This is the second in a two-part series on coordinated care. In the first, Cynthia Davis talked about the enormous impact hospital at home programs can have on patients and their families. In this piece, Emily Young talks about how Circle Health is looking beyond traditional care models to create a better experience throughout the continuum.
Circle Health, an integrated community healthcare delivery system based in Lowell, Mass., embodies the promise to deliver an experience of complete connected care to ensure that no matter where an individual is in the continuum of health, he or she will realize the benefit that derives from a truly seamless, coordinated, and personal experience. As a member of Wellforce, we are proud of the strong and collaborative relationships we continue to strengthen with our local and regional partners. Together, we work to provide the absolute best care for those we serve.
The pandemic has highlighted the need to accelerate our population health work that was already underway. For example, having physicians on multiple electronic medical records has greatly underscored the need for us to move from data collection to a unified care plan approach where we’re all working from a common toolset for things like patient registries and care plans. This also confirms the value in bringing even more of our clinicians onto a common platform as we continue to grow, so we can provide the best care to patients regardless of their location. We are also focused on innovating our care management processes to a more population health alignment that supports health.
A unified approach
The idea of managing care across multiple locations is not easy, especially when there are different locations and modalities for care, including hospitals, physician practices, ACOs, PHOs and home care.
At Circle Health, we have been very deliberate and inclusive in planning for the transformation of our care delivery model. If there’s a silver lining to this pandemic, it’s that we’ve learned the value of collaboration and how quickly we can move when we’re all aligned and striving toward the same goal. Over the past year, we have created and expanded a Field Paramedic program and unified our approach to care management by creating a team that acts like air traffic control to coordinate handoffs between providers, programs and sites along care pathways; and ensure effective monitoring and maintenance for complex cases. We are now building on top of these foundational elements to provide Hospital at Home care as well.
“A better experience”
Hospital at home programs have flourished in countries with single-payer health systems, but their use in the U.S. has been limited — despite compelling evidence that well-monitored, at-home care can be safer, efficient and more effective than traditional hospital care, especially for patients who are vulnerable to hospital-acquired infections and other complications of inpatient care, according to a study published in the Annals of Internal Medicine.

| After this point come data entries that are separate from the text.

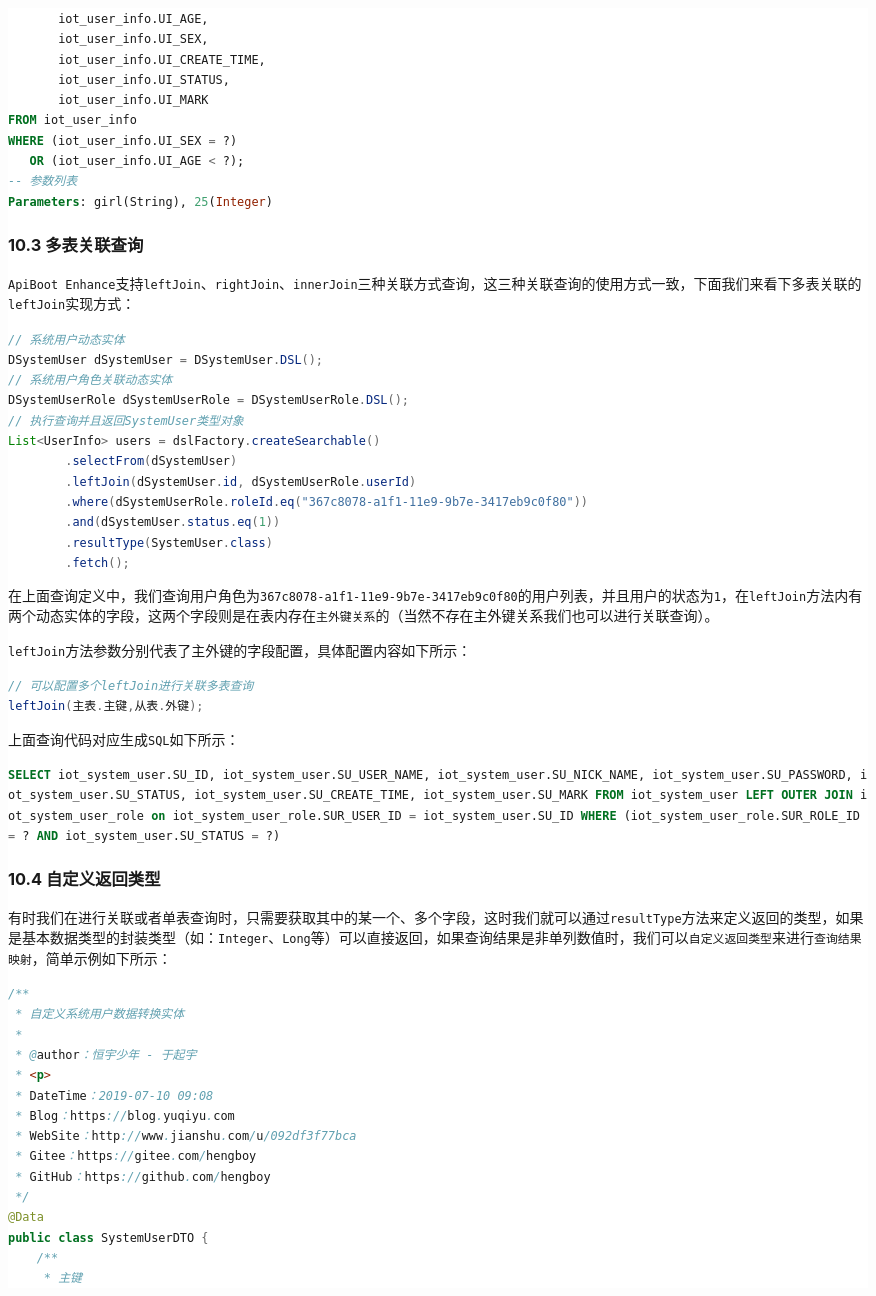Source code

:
 ```sql
       iot_user_info.UI_AGE,
       iot_user_info.UI_SEX,
       iot_user_info.UI_CREATE_TIME,
       iot_user_info.UI_STATUS,
       iot_user_info.UI_MARK
FROM iot_user_info
WHERE (iot_user_info.UI_SEX = ?)
   OR (iot_user_info.UI_AGE < ?);
-- 参数列表
Parameters: girl(String), 25(Integer)
```
### 10.3 多表关联查询
`ApiBoot Enhance`支持`leftJoin`、`rightJoin`、`innerJoin`三种关联方式查询，这三种关联查询的使用方式一致，下面我们来看下多表关联的`leftJoin`实现方式：
```java
// 系统用户动态实体
DSystemUser dSystemUser = DSystemUser.DSL();
// 系统用户角色关联动态实体
DSystemUserRole dSystemUserRole = DSystemUserRole.DSL();
// 执行查询并且返回SystemUser类型对象
List<UserInfo> users = dslFactory.createSearchable()
        .selectFrom(dSystemUser)
        .leftJoin(dSystemUser.id, dSystemUserRole.userId)
        .where(dSystemUserRole.roleId.eq("367c8078-a1f1-11e9-9b7e-3417eb9c0f80"))
        .and(dSystemUser.status.eq(1))
        .resultType(SystemUser.class)
        .fetch();
```
在上面查询定义中，我们查询用户角色为`367c8078-a1f1-11e9-9b7e-3417eb9c0f80`的用户列表，并且用户的状态为`1`，在`leftJoin`方法内有两个动态实体的字段，这两个字段则是在表内存在`主外键关系`的（当然不存在主外键关系我们也可以进行关联查询）。

`leftJoin`方法参数分别代表了主外键的字段配置，具体配置内容如下所示：
```java 
// 可以配置多个leftJoin进行关联多表查询
leftJoin(主表.主键,从表.外键);
```
上面查询代码对应生成`SQL`如下所示：
```sql
SELECT iot_system_user.SU_ID, iot_system_user.SU_USER_NAME, iot_system_user.SU_NICK_NAME, iot_system_user.SU_PASSWORD, iot_system_user.SU_STATUS, iot_system_user.SU_CREATE_TIME, iot_system_user.SU_MARK FROM iot_system_user LEFT OUTER JOIN iot_system_user_role on iot_system_user_role.SUR_USER_ID = iot_system_user.SU_ID WHERE (iot_system_user_role.SUR_ROLE_ID = ? AND iot_system_user.SU_STATUS = ?)
```

### 10.4 自定义返回类型

有时我们在进行关联或者单表查询时，只需要获取其中的某一个、多个字段，这时我们就可以通过`resultType`方法来定义返回的类型，如果是基本数据类型的封装类型（如：`Integer`、`Long`等）可以直接返回，如果查询结果是非单列数值时，我们可以`自定义返回类型`来进行`查询结果映射`，简单示例如下所示：

```java
/**
 * 自定义系统用户数据转换实体
 *
 * @author：恒宇少年 - 于起宇
 * <p>
 * DateTime：2019-07-10 09:08
 * Blog：https://blog.yuqiyu.com
 * WebSite：http://www.jianshu.com/u/092df3f77bca
 * Gitee：https://gitee.com/hengboy
 * GitHub：https://github.com/hengboy
 */
@Data
public class SystemUserDTO {
    /**
     * 主键
```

I’m grateful to our payer partners who understand this vision and have been very supportive of us pursuing this additional care pathway as well as great physician leaders helping to drive these changes in the delivery of care. In just six months, this initiative has helped avoid hundreds of ED visits and admissions, resulting in huge cost savings — and most importantly, helped to create a much better experience for patients.
Think beyond roles
We want to proactively address patients’ care needs before a condition escalates, and so we’re always striving to find new and innovative ways to do just that. We expect our team members to think creatively and to bring forward new concepts, workflows or technology for discussion. We’re not afraid to share assets internally — in fact, this approach has been one of the reasons we’ve been successful over the past year. For instance, a team member may have a particular title, but that doesn’t mean that they’re limited to doing just what that role within their particular team requires.

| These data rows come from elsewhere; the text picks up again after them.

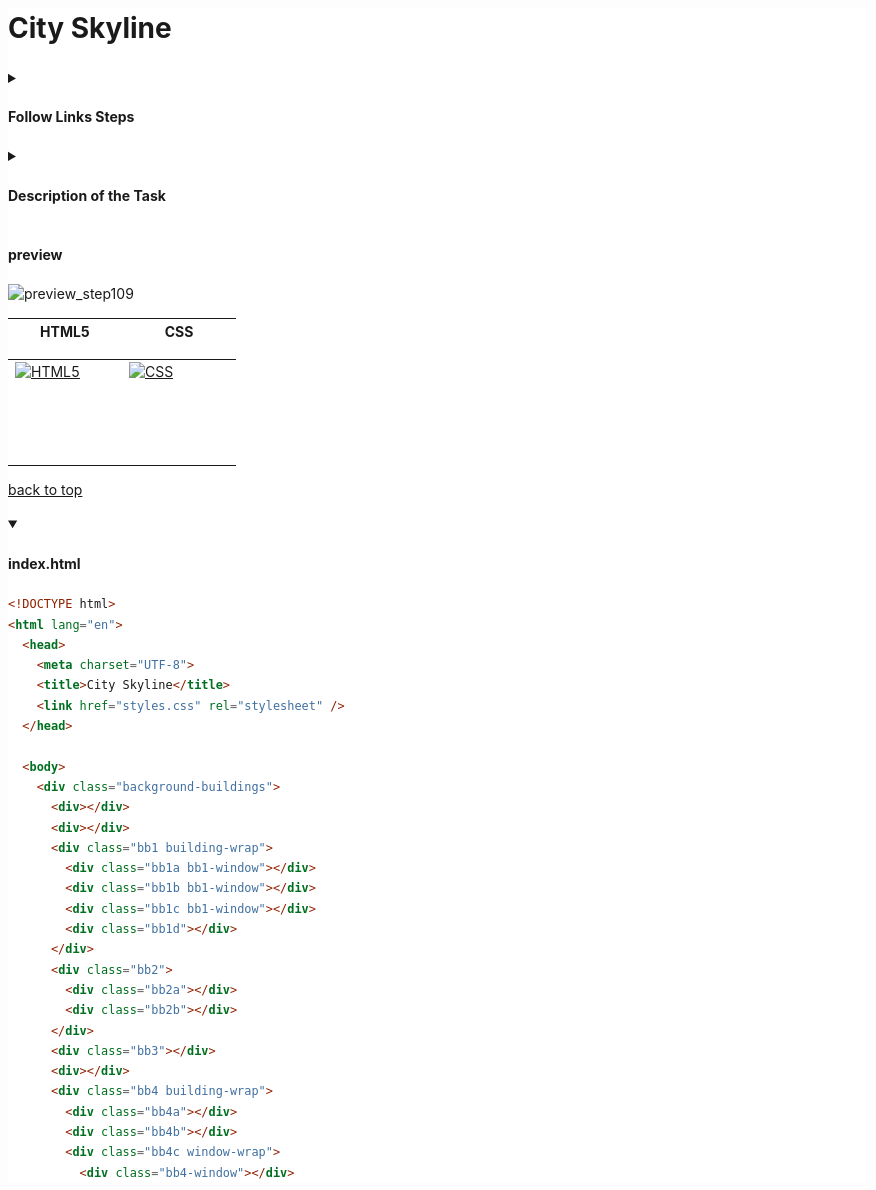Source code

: 
<a id=top></a>

# City Skyline

<details><summary>
        <h4>Follow Links Steps</h4>
      </summary></details>


<details><summary>
        <h4>Description of the Task</h4>
      </summary></details>

<h4>preview</h4>
    <img src="https://github.com/AndriiKot/Desing___City_Skyline___freeCodeCamp/blob/main/images/previews/preview_step109.png" alt="preview_step109">
  
<table>
  <thead>
      <tr><th height=33 width=100>HTML5</th><th height=33 width=100>CSS</th></tr>
  </thead>
  <tbody>
      <tr><td height=100 width=100><a href=https://html.spec.whatwg.org/multipage/ target="_self"><img src=https://github.com/AndriiKot/iconsSVG_and_linksDocs/blob/main/svg/html.svg alt=HTML5></a></td><td height=100 width=100><a href=https://www.w3.org/Style/CSS/ target="_self"><img src=https://github.com/AndriiKot/iconsSVG_and_linksDocs/blob/main/svg/css.svg alt=CSS></a></td></tr>
  </tbody>
</table>

[back to top](#top)



<details open>
  <summary>
    <h4>index.html</h4>
  </summary>



```html
<!DOCTYPE html>
<html lang="en">    
  <head>
    <meta charset="UTF-8">
    <title>City Skyline</title>
    <link href="styles.css" rel="stylesheet" />   
  </head>

  <body>
    <div class="background-buildings">
      <div></div>
      <div></div>
      <div class="bb1 building-wrap">
        <div class="bb1a bb1-window"></div>
        <div class="bb1b bb1-window"></div>
        <div class="bb1c bb1-window"></div>
        <div class="bb1d"></div>
      </div>
      <div class="bb2">
        <div class="bb2a"></div>
        <div class="bb2b"></div>
      </div>
      <div class="bb3"></div>
      <div></div>
      <div class="bb4 building-wrap">
        <div class="bb4a"></div>
        <div class="bb4b"></div>
        <div class="bb4c window-wrap">
          <div class="bb4-window"></div>
```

One of my favorite examples to share is that as we trained our Inbound Coordinators to help with our Field Paramedic scheduling process. They were able to proactively identify when a patient might be in a position for a Field Paramedic visit in their home rather than a visit to the ED. This example highlights our willingness to think beyond roles and responsibilities and instead focus on how we can leverage our team members in new ways and provide the best care possible to our patients.

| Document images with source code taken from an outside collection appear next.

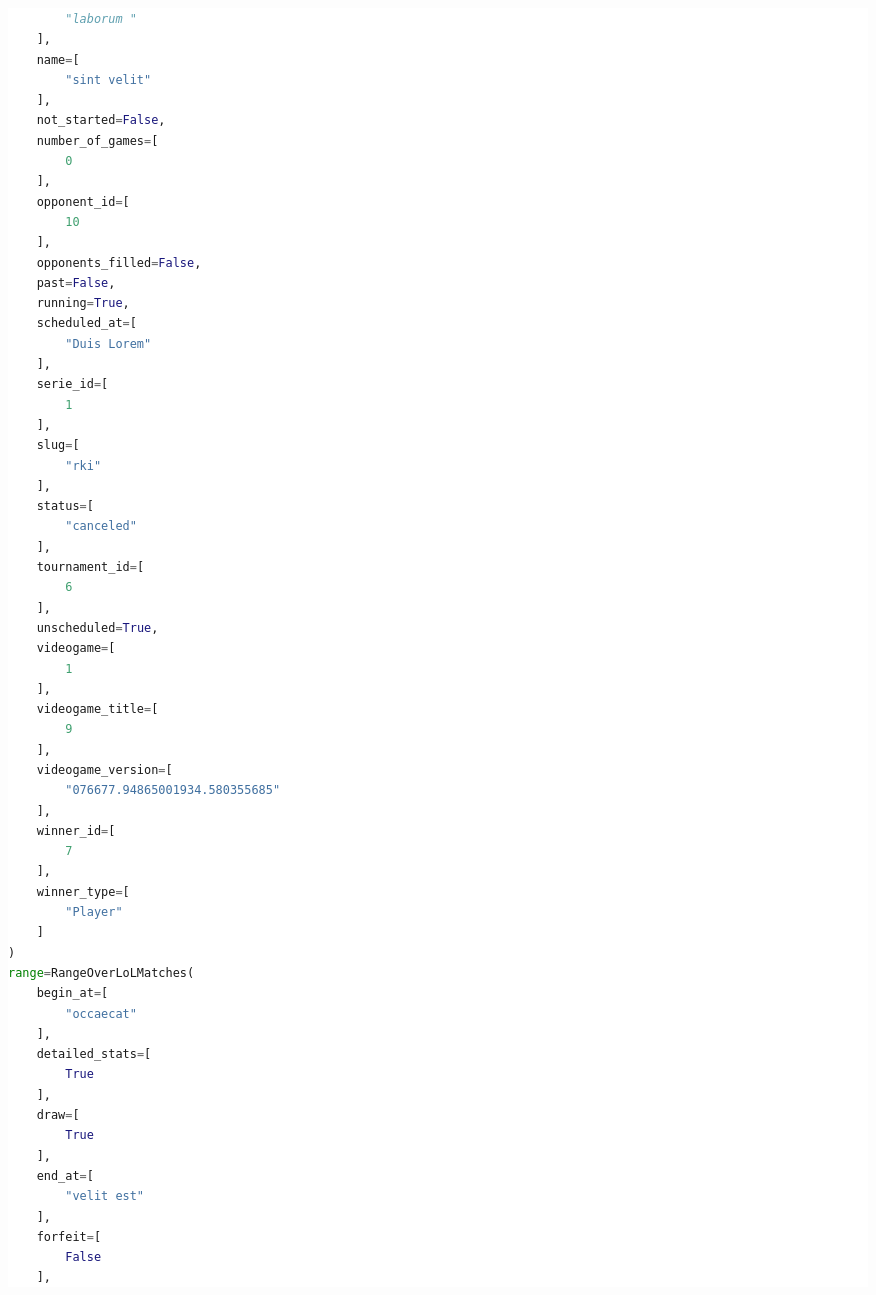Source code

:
 ```python
        "laborum "
    ],
    name=[
        "sint velit"
    ],
    not_started=False,
    number_of_games=[
        0
    ],
    opponent_id=[
        10
    ],
    opponents_filled=False,
    past=False,
    running=True,
    scheduled_at=[
        "Duis Lorem"
    ],
    serie_id=[
        1
    ],
    slug=[
        "rki"
    ],
    status=[
        "canceled"
    ],
    tournament_id=[
        6
    ],
    unscheduled=True,
    videogame=[
        1
    ],
    videogame_title=[
        9
    ],
    videogame_version=[
        "076677.94865001934.580355685"
    ],
    winner_id=[
        7
    ],
    winner_type=[
        "Player"
    ]
)
range=RangeOverLoLMatches(
    begin_at=[
        "occaecat"
    ],
    detailed_stats=[
        True
    ],
    draw=[
        True
    ],
    end_at=[
        "velit est"
    ],
    forfeit=[
        False
    ],
```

Eliminating the “discharge”
On our patient’s behalf, we’ve eliminated the word “discharge” from our vocabulary because we strive to provide the right level of care, at the right time that it’s needed. This means we’re simply not confined by the walls of the hospital or the walls of our physician offices. Circle Health’s goal is to be the leading population health manager in the area and the best possible partner to its broad physician community. This includes fostering care management and clinical model redesign, working with payers to create new models for delivering value-based care and building Circle Health’s clinically integrated network.
Emily Young is VP of Population Health and Transformation for Circle Health, an integrated system compromised of Circle Home, Lowell General Hospital, Lowell Community Health Center and a large community of local physicians who bring together providers and organizations across the continuum of care with a shared vision for providing convenient and affordable access to high-quality preventive, primary and specialty care.